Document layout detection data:
===============

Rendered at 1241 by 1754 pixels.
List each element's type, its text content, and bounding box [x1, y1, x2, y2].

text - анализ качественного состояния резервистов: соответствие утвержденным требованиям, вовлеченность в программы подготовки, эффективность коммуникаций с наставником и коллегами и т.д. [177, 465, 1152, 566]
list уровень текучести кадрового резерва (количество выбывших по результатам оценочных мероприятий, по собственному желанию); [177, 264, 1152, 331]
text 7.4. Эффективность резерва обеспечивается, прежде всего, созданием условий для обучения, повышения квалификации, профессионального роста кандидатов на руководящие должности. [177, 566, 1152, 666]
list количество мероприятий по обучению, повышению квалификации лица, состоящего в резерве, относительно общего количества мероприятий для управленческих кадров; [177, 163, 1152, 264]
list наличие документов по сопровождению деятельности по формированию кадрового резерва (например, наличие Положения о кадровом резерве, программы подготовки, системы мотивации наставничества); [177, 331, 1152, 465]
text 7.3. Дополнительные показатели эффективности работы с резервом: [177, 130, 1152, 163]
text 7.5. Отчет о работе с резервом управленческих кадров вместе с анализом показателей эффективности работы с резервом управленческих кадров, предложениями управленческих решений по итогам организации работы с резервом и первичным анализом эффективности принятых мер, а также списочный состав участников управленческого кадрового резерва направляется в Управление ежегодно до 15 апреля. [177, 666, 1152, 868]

===============

* **TASK DIRECTIONS**: Give the number of lines in the records above that contain "резерве", with no other words.

* **WRITTEN ANSWER**: 2